Because of the attack Thursday, one of the conditions for a cease-fire that Hamas posed to the UN and to Egypt was that if there is another attack over the Sinai border, Israel must first investigate the case and provide proof for Gazan involvement before attacking Gaza and killing suspected perpetrators. It is hard to imagine that Israel would wait for some third party to carry out an investigation before taking action.
Israel was rightly angry after Thursday’s attack. Its civilians and military personal were killed, and its sovereignty was violated. Israel had a right and a responsibility to respond. There is also little doubt that the six PRC military leaders were guilty of killing Israelis in the past and planning to kill a lot more in the future.

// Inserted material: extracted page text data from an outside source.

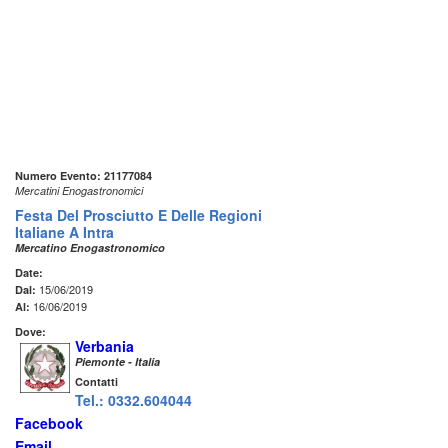
Numero Evento: 21177084
Mercatini Enogastronomici
Festa Del Prosciutto E Delle Regioni
Italiane A Intra
Mercatino Enogastronomico
Date:
15/06/2019
Dal:
16/06/2019
Al:
Dove:
Verbania
Piemonte - Italia
Contatti
Tel.: 0332.604044
Facebook
Email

There may, however, be no proof that they were responsible for Thursday’s terrorist attack. It was quite clear that the result of the successful Israeli kill in Gaza would lead to escalation and heavy rocket fire.
From the very first hours after the terror attack, Hamas declared that it did not want to escalate the situation. Hamas did not fire rockets. There is an argument over four rockets fired on Ofakim on Saturday night and whether or not Hamas militants fired them. What is not in question is that the Hamas political leadership and even the head of the military wing did not give the order.
I SPENT much of the past 48 hours trying to advance the cease-fire that started tonight (Sunday night).
Every minute that went by raised the risk of it being more difficult to achieve, and of more human life being needlessly lost. The deadly grads that fell in Beersheba could have been avoided if our leaders had acted with a greater sense that achieving a cease-fire and preventing rockets holds more benefits and strategic interest than creating a “renewed sense of deterrence in the consciousness of the Hamas leadership.”
A senior Israel security official said to me, “They are the sovereign in Gaza; they have to be held responsible.”
In principle, that sounds nice, but they are hardly sovereign when they cannot deploy their forces without Israeli agreement, when they have no control over their borders, when they have to rely on tunnels for their economy, etc. I am not coming out in the defense of Hamas, but I am clearly saying that a ceasefire is preferable any day and every day to renewing the consciousness of deterrence and risking the loss of innocent human lives on both sides of the border.
I have been in contact with Hamas people for more than five years now. Our contact has provided a human face in place of what was an enemy face.
There is no love between us, but there is a growing sense that finding a way to live in relative peace next to each other may actually be possible.
Now we just have to bring Schalit home.

The writer is the founder and co-director of IPCRI, the Israel Palestine Center for Research and Information, and hosts a weekly radio show in Hebrew on All for Peace radio.